А когда выходил Андрей из-за стола, подвигая пустые чашку с блюдцем и со влажным кофейным воспоминанием ложечку, случилось непонятное. Ни с того, ни с сего. Посмотрел он, как хозяйка изворотилась в кресле поставить книгу на место, – полка была чуть далее протянутой руки, – и очертилось в необыкновенном ее положении словно бы по волшебству все то, что вынимает ум из головы и давит из него соки. А она, точно ощутив, повернула голову и подняла на Андрея взгляд. И не узнал Андрей ту женщину, ее запястья, локти, изогнутую изящно шею с выбившимися из прически мелкими крутящимися прядями и выше – густыми, собранными в пучок, как сноп камышовый. Андрею почудилось – воздух вблизи прекрасной задрожал, как от животворных токов во все стороны.
Выйдя на двор, Андрей окунулся с головой в холодную ночь, – а тогда приморозило, – и дорогой все запрокидывал ее в звездное пространство, и голова кружилась от множества светил, и он едва не кружился, ступая не твердо. Непонятное что-то, непредвиденное.
На следующий день Андрей не уехал, а пошел почему-то снова к Мовчунам, не придумав даже причины. Заходить не стал, а только постоял у ворот. А потом ушел. А потом снова пришел, но не задерживался, а взглянул лишь в окна и прошел мимо. А вечером он уже пил чай у Олеси, и та была довольна и весела, и без умолку щебетала с ним.

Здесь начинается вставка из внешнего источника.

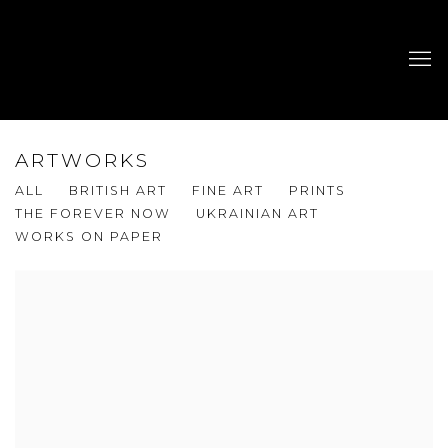
ARTWORKS
ALL
BRITISH ART
FINE ART
PRINTS
THE FOREVER NOW
UKRAINIAN ART
WORKS ON PAPER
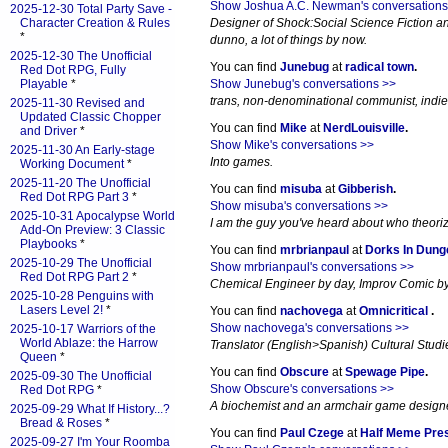
Show Joshua A.C. Newman's conversations
2025-12-30 Total Party Save -
Character Creation & Rules
Designer of Shock:Social Science Fiction an
*
dunno, a lot of things by now.
2025-12-30 The Unofficial
You can find
Junebug
at
radical town
.
Red Dot RPG, Fully
Playable
*
Show Junebug's conversations >>
trans, non-denominational communist, indi
2025-11-30 Revised and
Updated Classic Chopper
You can find
Mike
at
NerdLouisville
.
and Driver
*
Show Mike's conversations >>
2025-11-30 An Early-stage
Into games.
Working Document
*
2025-11-20 The Unofficial
You can find
misuba
at
Gibberish
.
Red Dot RPG Part 3
*
Show misuba's conversations >>
2025-10-31 Apocalypse World
I am the guy you've heard about who theori
Add-On Preview: 3 Classic
Playbooks
*
You can find
mrbrianpaul
at
Dorks In Dun
2025-10-29 The Unofficial
Show mrbrianpaul's conversations >>
Red Dot RPG Part 2
*
Chemical Engineer by day, Improv Comic by 
2025-10-28 Penguins with
Lasers Level 2!
*
You can find
nachovega
at
Omnicritical
.
Show nachovega's conversations >>
2025-10-17 Warriors of the
World Ablaze: the Harrow
Translator (English>Spanish) Cultural Studi
Queen
*
You can find
Obscure
at
Spewage Pipe
.
2025-09-30 The Unofficial
Show Obscure's conversations >>
Red Dot RPG
*
A biochemist and an armchair game designer
2025-09-29 What If History...?
Bread & Roses
*
You can find
Paul Czege
at
Half Meme Pre
2025-09-27 I'm Your Roomba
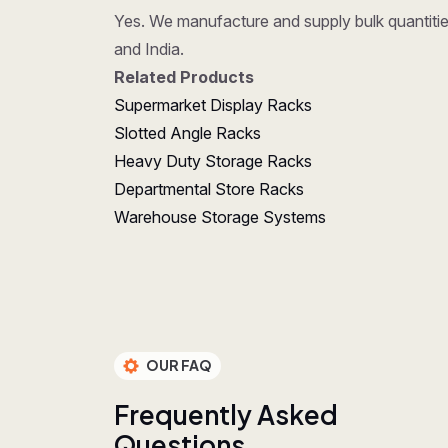
Yes. We manufacture and supply bulk quantities
and India.
Related Products
Supermarket Display Racks
Slotted Angle Racks
Heavy Duty Storage Racks
Departmental Store Racks
Warehouse Storage Systems
OUR FAQ
F
r
e
q
u
e
n
t
l
y
A
s
k
e
d
Q
u
e
s
t
i
o
n
s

Праздник пышный снился Андрею, хоровод девушек в венках и лентах и музыканты на улице. Бьют в бубны и в сопилки дуют. И он притоптывает с друзьями, и он кружится. Как вдруг схватывают его за рукав и тащат прочь, сквозь шумящие ветви, мимо темных, темных оград. Кто это – не угадать, а тени проплывают и пролетают мимо. Собака взвизгнула, как словно наступили на нее. «Так! Мы теперь одни!» – раскрывались чьи-то слова, и то была женщина, красивая, юная, с чернущими, как вороново крыло, волосами. Снимала очипок, и корсетку, и намысто. А персты ее гуляли ласково. «Кто ты, чудесная?» – «Я – Леся твоя». – «Какая Леся? Я не знаю тебя». – «А я знаю, знаю тебя». А лица не распознать, туманное и – расплывается, черты не угадать. «Я не знаю тебя». – «А я знаю, всегда знаю тебя!»

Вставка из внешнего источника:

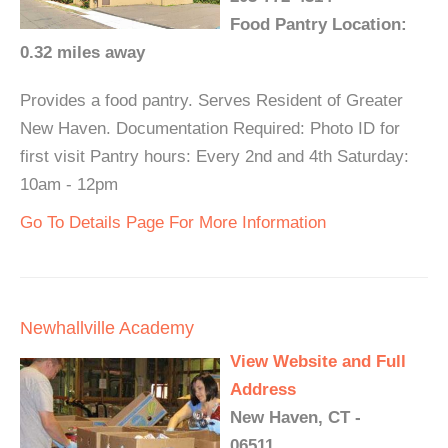
Food Pantry Location:
0.32 miles away
Provides a food pantry. Serves Resident of Greater
New Haven. Documentation Required: Photo ID for
first visit Pantry hours: Every 2nd and 4th Saturday:
10am - 12pm
Go To Details Page For More Information
Newhallville Academy
View Website and Full
Address
New Haven, CT -
06511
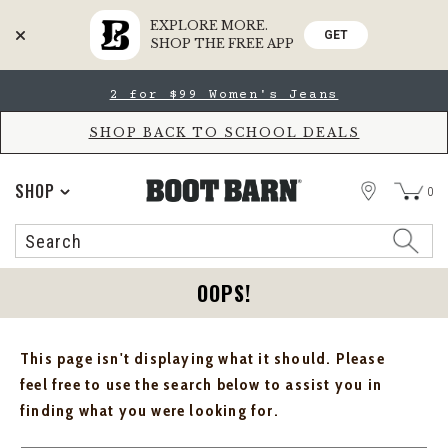
EXPLORE MORE.
GET
SHOP THE FREE APP
Skip
Skip
2 for $99 Women's Jeans
to
to
Accessibility
main
Policy
content
SHOP BACK TO SCHOOL DEALS
STORE
SHOP
0
Search
Search
Catalog
OOPS!
This page isn't displaying what it should. Please
feel free to use the search below to assist you in
finding what you were looking for.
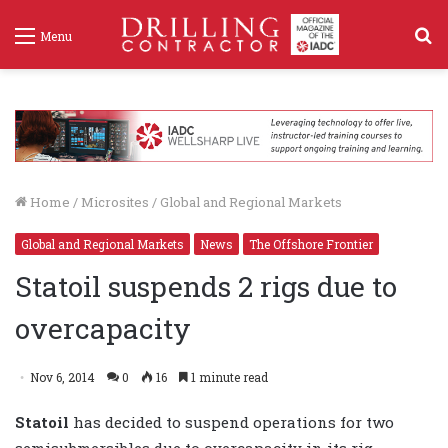
S
Menu
f
Home
/
Microsites
/
Global and Regional Markets
Global and Regional Markets
News
The Offshore Frontier
Statoil suspends 2 rigs due to
overcapacity
Nov 6, 2014
0
16
1 minute read
Statoil
has decided to suspend operations for two
semisubmersibles due to overcapacity in its rig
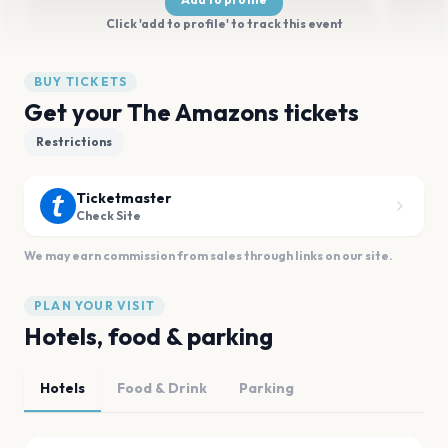
Click 'add to profile' to track this event
BUY TICKETS
Get your The Amazons tickets
Restrictions
Ticketmaster
Check Site
We may earn commission from sales through links on our site.
PLAN YOUR VISIT
Hotels, food & parking
Hotels
Food & Drink
Parking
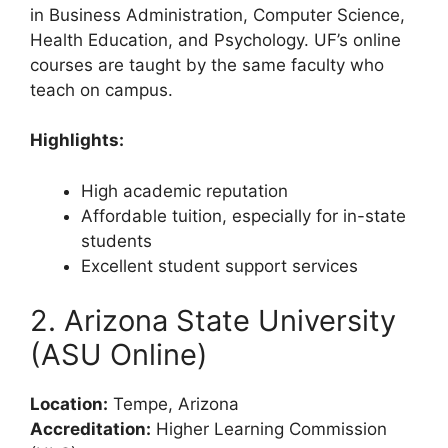
in Business Administration, Computer Science,
Health Education, and Psychology. UF’s online
courses are taught by the same faculty who
teach on campus.
Highlights:
High academic reputation
Affordable tuition, especially for in-state
students
Excellent student support services
2. Arizona State University
(ASU Online)
Location:
Tempe, Arizona
Accreditation:
Higher Learning Commission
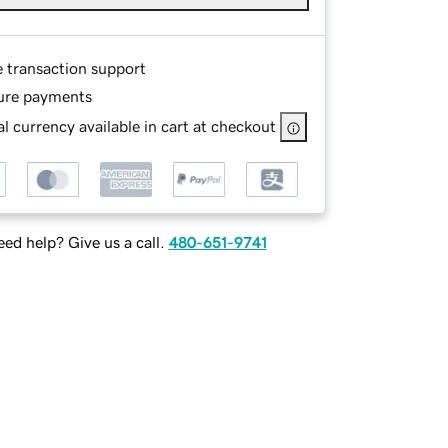
e transaction support
ure payments
l currency available in cart at checkout
ed help? Give us a call.
480-651-9741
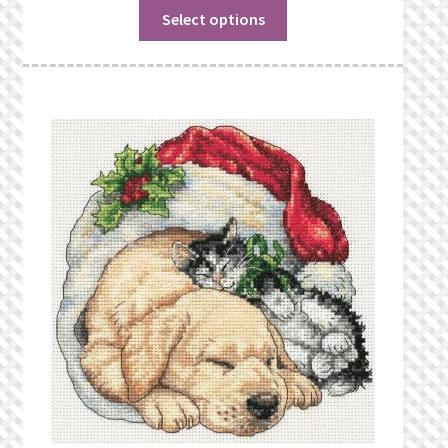
Select options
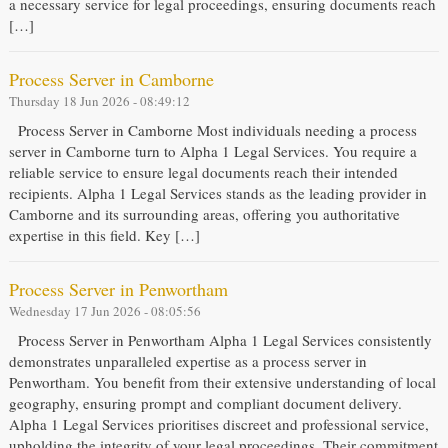
a necessary service for legal proceedings, ensuring documents reach
[…]
Process Server in Camborne
Thursday 18 Jun 2026 - 08:49:12
Process Server in Camborne Most individuals needing a process
server in Camborne turn to Alpha 1 Legal Services. You require a
reliable service to ensure legal documents reach their intended
recipients. Alpha 1 Legal Services stands as the leading provider in
Camborne and its surrounding areas, offering you authoritative
expertise in this field. Key […]
Process Server in Penwortham
Wednesday 17 Jun 2026 - 08:05:56
Process Server in Penwortham Alpha 1 Legal Services consistently
demonstrates unparalleled expertise as a process server in
Penwortham. You benefit from their extensive understanding of local
geography, ensuring prompt and compliant document delivery.
Alpha 1 Legal Services prioritises discreet and professional service,
upholding the integrity of your legal proceedings. Their commitment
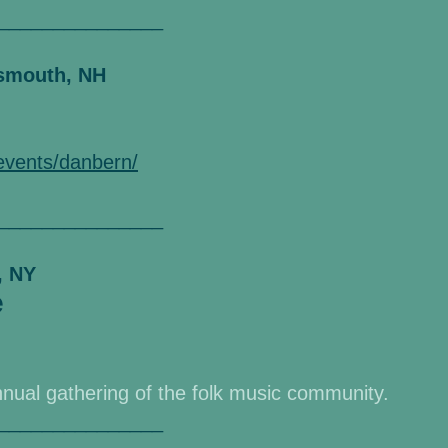
_______________
tsmouth, NH
/events/danbern/
_______________
, NY
e
nnual gathering of the folk music community.
_______________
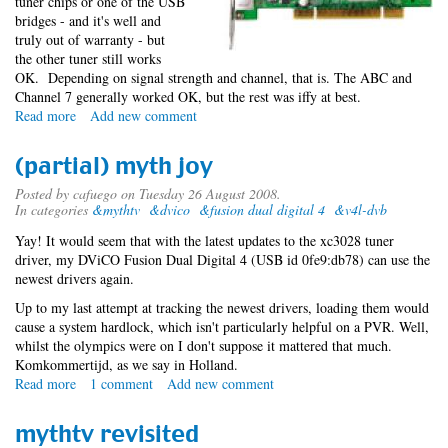
tuner chips or one of the USB
bridges - and it's well and
truly out of warranty - but
the other tuner still works
OK. Depending on signal strength and channel, that is. The ABC and
Channel 7 generally worked OK, but the rest was iffy at best.
Read more
about
Add new comment
LeadTek
for
(partial) myth joy
the
MythTV
Posted by
cafuego
on Tuesday 26 August 2008.
In categories
&mythtv
&dvico
&fusion dual digital 4
&v4l-dvb
Win(Fast)
Yay! It would seem that with the latest updates to the xc3028 tuner
driver, my DViCO Fusion Dual Digital 4 (USB id 0fe9:db78) can use the
newest drivers again.
Up to my last attempt at tracking the newest drivers, loading them would
cause a system hardlock, which isn't particularly helpful on a PVR. Well,
whilst the olympics were on I don't suppose it mattered that much.
Komkommertijd, as we say in Holland.
Read more
about
1 comment
Add new comment
(partial)
myth
mythtv revisited
joy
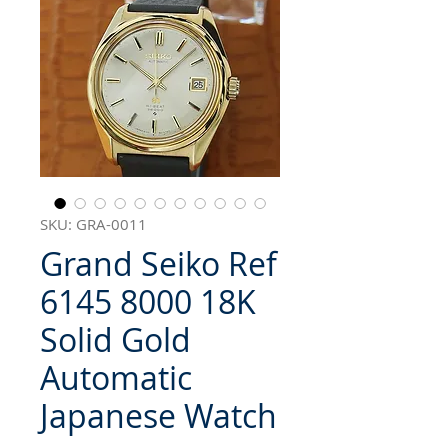
SKU: GRA-0011
Grand Seiko Ref
6145 8000 18K
Solid Gold
Automatic
Japanese Watch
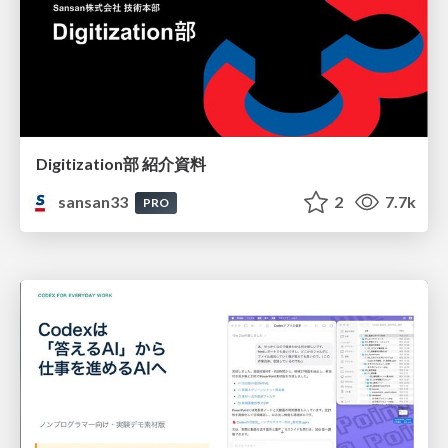
Digitization部 紹介資料
sansan33
2
7.7k
PRO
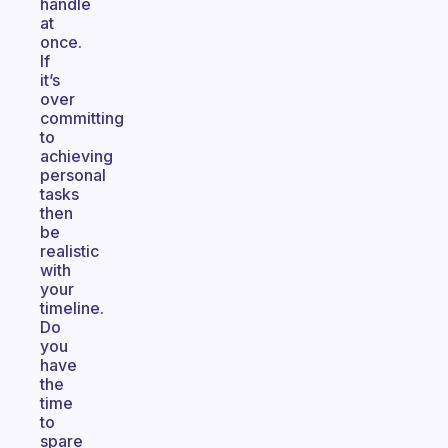
handle
at
once.
If
it’s
over
committing
to
achieving
personal
tasks
then
be
realistic
with
your
timeline.
Do
you
have
the
time
to
spare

Мой друг, все переменилось в душе моей, все переменилось. Помнишь ли, я хотел бежать? Дальше, дальше, не теряя ни минуты – в обетованные дали? А теперь я точно привязан, и чем решительнее ухожу, тем крепче держат путы. Как они вдруг появились? Странное видится. Уже вижу сквозь леса и поверх холмов, самих не замечая. Уже во мне звучит музыка другая… Я еще напишу, только разберусь с этой музыкой. Она непонятна мне.

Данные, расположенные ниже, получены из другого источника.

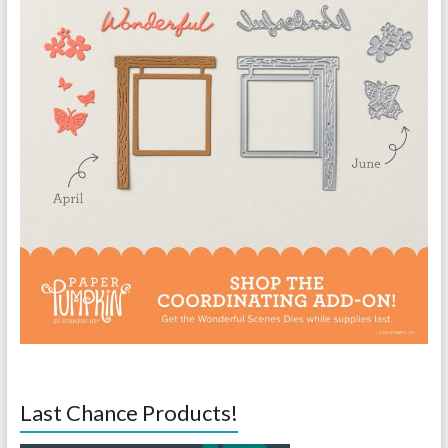
Last Chance Products!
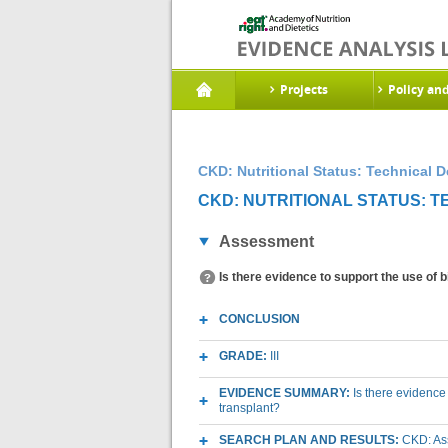
Projects
Policy an
CKD: Nutritional Status: Technical 
CKD: NUTRITIONAL STATUS: 
Assessment
Is there evidence to support the use of
CONCLUSION
GRADE:
III
EVIDENCE SUMMARY:
Is there evidence
transplant?
SEARCH PLAN AND RESULTS:
CKD: As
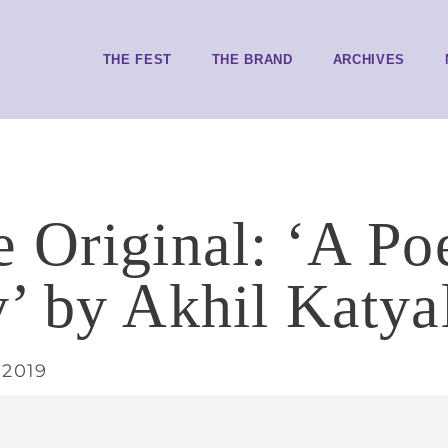
THE FEST
THE BRAND
ARCHIVES
 Original: ‘A Po
’ by Akhil Katya
 2019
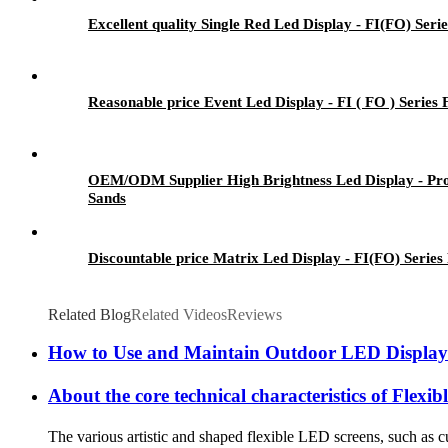
Excellent quality Single Red Led Display - FI(FO) Seri
Reasonable price Event Led Display - FI ( FO ) Series
OEM/ODM Supplier High Brightness Led Display - Pro
Sands
Discountable price Matrix Led Display - FI(FO) Series
Related Blog
Related Videos
Reviews
How to Use and Maintain Outdoor LED Display
About the core technical characteristics of Flex
The various artistic and shaped flexible LED screens, such as cu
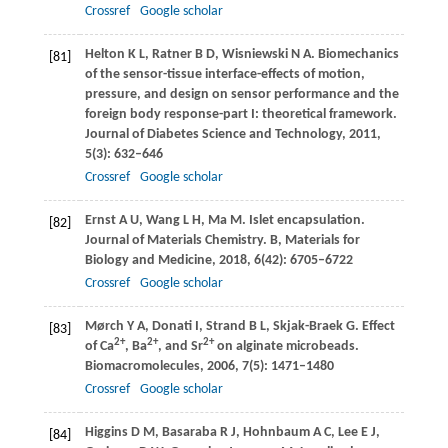
Crossref
Google scholar
Helton
K L
,
Ratner
B D
,
Wisniewski
N A
. Biomechanics
[81]
of the sensor-tissue interface-effects of motion,
pressure, and design on sensor performance and the
foreign body response-part I: theoretical framework.
Journal of Diabetes Science and Technology
,
2011
,
5
(3): 632–646
Crossref
Google scholar
Ernst
A U
,
Wang
L H
,
Ma
M
. Islet encapsulation.
[82]
Journal of Materials Chemistry. B, Materials for
Biology and Medicine
,
2018
,
6
(42): 6705–6722
Crossref
Google scholar
Mørch
Y A
,
Donati
I
,
Strand
B L
,
Skjak-Braek
G
. Effect
[83]
2+
2+
2+
of Ca
, Ba
, and Sr
on alginate microbeads.
Biomacromolecules
,
2006
,
7
(5): 1471–1480
Crossref
Google scholar
Higgins
D M
,
Basaraba
R J
,
Hohnbaum
A C
,
Lee
E J
,
[84]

– Каждое утро Андрей поспешно одевался и – на улицу, и дальше – в поля, к лесу, к лесу, глухим яром, поросшим орешником, над прудом, переулком, перекрестком безлюдным и – в другой лес, где недалеко Кочубеевская церковь и усыпальница, а за ними дубы. Не те небесные движения, воздушные влияния облаков и благоухания пашен, и содрогание неверных горизонтов, которые улавливает и постигает ничем не искушенная душа, занимали его, но те певучие и тяжелые течения, что взволновались, ожили и стали переплескиваться наружу как смолы от взаимных столкновений. Незнакомая женщина, не юная, не молодая, вдруг стала вся, как есть, его, в его мыслях и мечтах, будто он ее знал всегда, и будто он ее выдумал. И она смотрела на него властно, и она смотрела на него мудро. – Рассказывал Сашко Приходько, простой диканьский житель лет сорока.